17 January 2017 - 2016 bestowed Hong Kong with the dubious honour of being the least affordable housing market in the world. A carry on from 2015, whereby according to Demographia’s International Housing Affordability Study, the median real estate prices were
19 times median annual pre-tax household income, the Hong Kong property market was also designated within ‘bubble risk’ territory by the UBS Global Real Estate Bubble Index report in September 2016, further validating Hong Kong’s
unsustainable property price to income levels.
With real incomes virtually stagnating, 2016 saw the Hong Kong government enact further cooling measures which were in line with the prevailing downward price pressures brought on by weak demand and a growth in housing stock. The introduction of the
Ad Valorem Stamp Duty in early November lead to an abrupt drop in demand with home sales in 35 housing estates plunging by 36.5 per cent. Looking to 2017, though Credit Suisse forecasts a 22 per cent price correction by 2018, CLSA predicts this measure will only have a temporary effect since first-time buyers are exempt and luxury properties in Hong Kong remain a comparatively safe asset class to investments in more volatile markets overseas. Ultimately Hong Kong’s property market in 2017 will be heavily influenced by a confluence of interest rate changes, government policy, housing supply and the city's overall economic health.
Interest Rates
Citing the International Monetary Fund, in referring to the recent rise of US interest rates by 25 basis points, Hong Kong’s overstretched property valuations could
lead to market vulnerabilities if rates were to increase further. Already the Fed’s decision has led to a HIBOR rate surge of 45 basis points in December. Though banks may yet keep HIBOR-linked mortgages at artificially low rates to incentivize home ownership, existing home owners will be under increasing pressure as their monthly mortgage contributions increase.

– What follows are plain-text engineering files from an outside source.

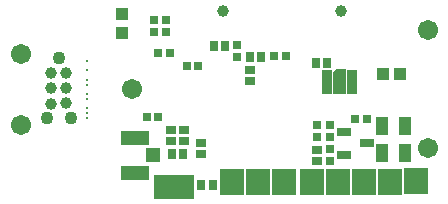
<source format=gts>
G04*
G04 #@! TF.GenerationSoftware,Altium Limited,Altium Designer,19.1.5 (86)*
G04*
G04 Layer_Color=8388736*
%FSAX25Y25*%
%MOIN*%
G70*
G01*
G75*
%ADD32R,0.13661X0.07874*%
%ADD33R,0.03162X0.03320*%
%ADD34R,0.03320X0.03162*%
%ADD35R,0.03241X0.03044*%
%ADD36R,0.02769X0.03162*%
%ADD37R,0.04737X0.04737*%
%ADD38R,0.09461X0.04934*%
%ADD39R,0.03162X0.02769*%
%ADD40R,0.07887X0.08674*%
%ADD41C,0.03910*%
%ADD42R,0.02769X0.02769*%
%ADD43R,0.03556X0.01981*%
%ADD44R,0.03950X0.03950*%
%ADD45R,0.04343X0.05918*%
%ADD46R,0.04540X0.02690*%
%ADD47R,0.03950X0.03950*%
%ADD48C,0.06706*%
%ADD49C,0.03950*%
%ADD50C,0.00800*%
%ADD51C,0.04343*%
G36*
X0187532Y0160066D02*
X0187532Y0160066D01*
X0187533Y0160066D01*
X0187825Y0160065D01*
X0187851Y0160063D01*
X0187876Y0160062D01*
X0187877Y0160062D01*
X0187877Y0160062D01*
X0187902Y0160057D01*
X0187927Y0160052D01*
X0187928Y0160051D01*
X0187928Y0160051D01*
X0187953Y0160043D01*
X0187977Y0160035D01*
X0187978Y0160034D01*
X0187978Y0160034D01*
X0188001Y0160023D01*
X0188024Y0160011D01*
X0188025Y0160011D01*
X0188025Y0160011D01*
X0188047Y0159996D01*
X0188068Y0159982D01*
X0188068Y0159982D01*
X0188069Y0159982D01*
X0188088Y0159965D01*
X0188107Y0159948D01*
X0188108Y0159947D01*
X0188108Y0159947D01*
X0188123Y0159929D01*
X0188142Y0159908D01*
X0188142Y0159908D01*
X0188142Y0159907D01*
X0188156Y0159886D01*
X0188171Y0159865D01*
X0188171Y0159864D01*
X0188171Y0159864D01*
X0188183Y0159840D01*
X0188194Y0159818D01*
X0188194Y0159817D01*
X0188195Y0159817D01*
X0188203Y0159792D01*
X0188211Y0159768D01*
X0188211Y0159767D01*
X0188211Y0159767D01*
X0188216Y0159741D01*
X0188221Y0159717D01*
X0188221Y0159716D01*
X0188221Y0159715D01*
X0188223Y0159689D01*
X0188224Y0159664D01*
Y0159663D01*
D01*
D01*
X0188223Y0151988D01*
X0188223Y0151988D01*
X0188223Y0151987D01*
X0188221Y0151962D01*
X0188219Y0151935D01*
X0188219Y0151935D01*
X0188219Y0151935D01*
X0188215Y0151912D01*
X0188209Y0151884D01*
X0188209Y0151884D01*
X0188209Y0151883D01*
X0188202Y0151862D01*
X0188192Y0151834D01*
X0188192Y0151834D01*
X0188192Y0151834D01*
X0188181Y0151811D01*
X0188169Y0151787D01*
X0188169Y0151787D01*
X0188169Y0151787D01*
X0188153Y0151763D01*
X0188140Y0151744D01*
X0188140Y0151744D01*
X0188140Y0151743D01*
X0188121Y0151722D01*
X0188105Y0151704D01*
X0188105Y0151704D01*
X0188105Y0151704D01*
X0188087Y0151688D01*
X0188066Y0151670D01*
X0188066Y0151670D01*
X0188066Y0151669D01*
X0188046Y0151656D01*
X0188022Y0151641D01*
X0188022Y0151640D01*
X0188022Y0151640D01*
X0187998Y0151628D01*
X0187975Y0151618D01*
X0187975Y0151617D01*
X0187975Y0151617D01*
X0187951Y0151609D01*
X0187926Y0151601D01*
X0187925Y0151601D01*
X0187925Y0151601D01*
X0187900Y0151596D01*
X0187874Y0151590D01*
X0187874Y0151590D01*
X0187874Y0151590D01*
X0187847Y0151589D01*
X0187822Y0151587D01*
X0187822Y0151587D01*
X0187821Y0151587D01*
X0187526Y0151587D01*
X0184083Y0151587D01*
X0184083D01*
X0184083D01*
X0184030Y0151591D01*
X0183979Y0151601D01*
X0183929Y0151618D01*
X0183882Y0151641D01*
X0183838Y0151670D01*
X0183805Y0151700D01*
X0183799Y0151705D01*
Y0151705D01*
X0183799D01*
X0183794Y0151710D01*
X0183765Y0151744D01*
X0183735Y0151788D01*
X0183712Y0151835D01*
X0183695Y0151884D01*
X0183685Y0151936D01*
X0183682Y0151988D01*
Y0151988D01*
Y0151988D01*
X0183682Y0158680D01*
X0183684Y0158709D01*
X0183685Y0158732D01*
X0183685Y0158733D01*
X0183685Y0158733D01*
X0183692Y0158766D01*
X0183695Y0158784D01*
X0183695Y0158784D01*
X0183695Y0158784D01*
X0183707Y0158818D01*
X0183712Y0158834D01*
X0183712Y0158834D01*
X0183712Y0158834D01*
X0183725Y0158860D01*
X0183735Y0158881D01*
X0183736Y0158881D01*
X0183736Y0158881D01*
X0183751Y0158905D01*
X0183765Y0158924D01*
X0183765Y0158924D01*
X0183765Y0158924D01*
X0183784Y0158947D01*
X0183799Y0158964D01*
X0184783Y0159949D01*
X0184783Y0159949D01*
X0184783Y0159949D01*
X0184802Y0159966D01*
X0184822Y0159984D01*
X0184822Y0159984D01*
X0184822Y0159984D01*
X0184843Y0159997D01*
X0184866Y0160013D01*
X0184866Y0160013D01*
X0184866Y0160013D01*
X0184889Y0160024D01*
X0184913Y0160036D01*
X0184913Y0160036D01*
X0184913Y0160036D01*
X0184945Y0160047D01*
X0184962Y0160053D01*
X0184962Y0160053D01*
X0184963Y0160053D01*
X0184990Y0160058D01*
X0185014Y0160063D01*
X0185014Y0160063D01*
X0185014Y0160063D01*
X0185037Y0160065D01*
X0185066Y0160067D01*
X0185066Y0160067D01*
X0185066Y0160067D01*
X0187532Y0160066D01*
D02*
G37*
D32*
X0130776Y0120630D02*
D03*
D33*
X0130126Y0131653D02*
D03*
X0133905D02*
D03*
X0139811Y0121417D02*
D03*
X0143591D02*
D03*
X0178039Y0162165D02*
D03*
X0181819D02*
D03*
X0147724Y0167598D02*
D03*
X0143945D02*
D03*
X0156110Y0164134D02*
D03*
X0159890D02*
D03*
D34*
X0139693Y0131653D02*
D03*
Y0135433D02*
D03*
X0178276Y0129449D02*
D03*
Y0133228D02*
D03*
X0156228Y0155984D02*
D03*
Y0159764D02*
D03*
D35*
X0134181Y0139724D02*
D03*
Y0136024D02*
D03*
X0129850Y0139724D02*
D03*
Y0136024D02*
D03*
D36*
X0121622Y0144134D02*
D03*
X0125559D02*
D03*
X0138906Y0160984D02*
D03*
X0134968D02*
D03*
X0129260Y0165512D02*
D03*
X0125323D02*
D03*
X0164024Y0164252D02*
D03*
X0167961D02*
D03*
X0195008Y0143543D02*
D03*
X0191071D02*
D03*
D37*
X0123740Y0131260D02*
D03*
D38*
X0117835Y0137067D02*
D03*
Y0125453D02*
D03*
D39*
X0128236Y0172323D02*
D03*
Y0176260D02*
D03*
X0123945Y0172323D02*
D03*
Y0176260D02*
D03*
X0182685Y0133465D02*
D03*
Y0129527D02*
D03*
X0178354Y0141339D02*
D03*
Y0137402D02*
D03*
X0182685Y0141378D02*
D03*
Y0137441D02*
D03*
X0151701Y0168071D02*
D03*
Y0164134D02*
D03*
D40*
X0150126Y0122402D02*
D03*
X0176898D02*
D03*
X0167449D02*
D03*
X0194220D02*
D03*
X0202882D02*
D03*
X0185559D02*
D03*
X0211543Y0122598D02*
D03*
X0158787Y0122402D02*
D03*
D41*
X0089890Y0158583D02*
D03*
X0094890D02*
D03*
X0089890Y0153583D02*
D03*
X0094890D02*
D03*
X0089890Y0148268D02*
D03*
X0094890Y0148583D02*
D03*
D42*
X0185953Y0155827D02*
D03*
D43*
X0190087Y0158780D02*
D03*
Y0156811D02*
D03*
Y0154842D02*
D03*
Y0152874D02*
D03*
X0181819D02*
D03*
Y0154842D02*
D03*
Y0156811D02*
D03*
Y0158780D02*
D03*
D44*
X0206150Y0158307D02*
D03*
X0200244D02*
D03*
D45*
X0200126Y0140905D02*
D03*
X0207606D02*
D03*
X0200126Y0132205D02*
D03*
X0207606D02*
D03*
D46*
X0195087Y0135276D02*
D03*
X0187449Y0131457D02*
D03*
Y0139094D02*
D03*
D47*
X0113512Y0172205D02*
D03*
Y0178504D02*
D03*
D48*
X0116858Y0153307D02*
D03*
X0215268Y0172992D02*
D03*
Y0133622D02*
D03*
X0079654Y0141496D02*
D03*
Y0165118D02*
D03*
D49*
X0186386Y0179528D02*
D03*
X0147016D02*
D03*
D50*
X0101701Y0145433D02*
D03*
X0101701Y0150157D02*
D03*
X0101701Y0143858D02*
D03*
Y0147008D02*
D03*
Y0162756D02*
D03*
Y0159606D02*
D03*
X0101701Y0151732D02*
D03*
Y0156457D02*
D03*
Y0154882D02*
D03*
D51*
X0092390Y0163583D02*
D03*
X0096390Y0143583D02*
D03*
X0088390D02*
D03*
M02*

</source>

The growing costs of borrowing brought on by the interest rate hikes is predicted to negatively impact housing demand in Hong Kong and exert a downward pressure on price. Citi Bank expects a 15 per cent fall in home prices in 2017 whereas Centaline Property Agency entertains the possibility of an 80 per cent fall in transactions in January compared to November figures.
Government Policy
The higher levy associated with the Hong Kong Government’s Stamp Duty is intended to cool the overheated housing market. Taken in tandem with the regulatory environment in Mainland China and the tighter restriction on capital outflows for its citizens, mainland driven demand is also expected to lapse. The share of mainland buyers in luxury property has already declined in due part because of the yuan’s depreciation relative to the greenback. Now subject to a 30% stamp duty as well,
associated demand could yet fall further.
Housing Supply
As a key driver within the Hong Kong property market, curbs on spending for mainland consumers also extends to Chinese developers. Highly leveraged and now faced with a higher bond selling threshold on the Shanghai Stock Exchange, according to Bloomberg, with USD 17.3 billion of developer bonds due in 2017, mainland property firms will struggle to finance their debts. This contravenes the record-breaking land purchases last year by mainland developers such as the recent HKD5.4 billion sale tender by the PRC-backed HNA Group in Kai Tak. That being said, capital restrictions have a disproportionate effect on smaller firms.
The influx of mainland developers will account for up to 8 per cent of housing supply released between 2016 and 2019. Despite ebbs and flows (for which Hong Kong property is famous for), consensus points towards a positive long-term outlook for Hong Kong property prices given supply/demand imbalances in a relatively unlevered financing environment.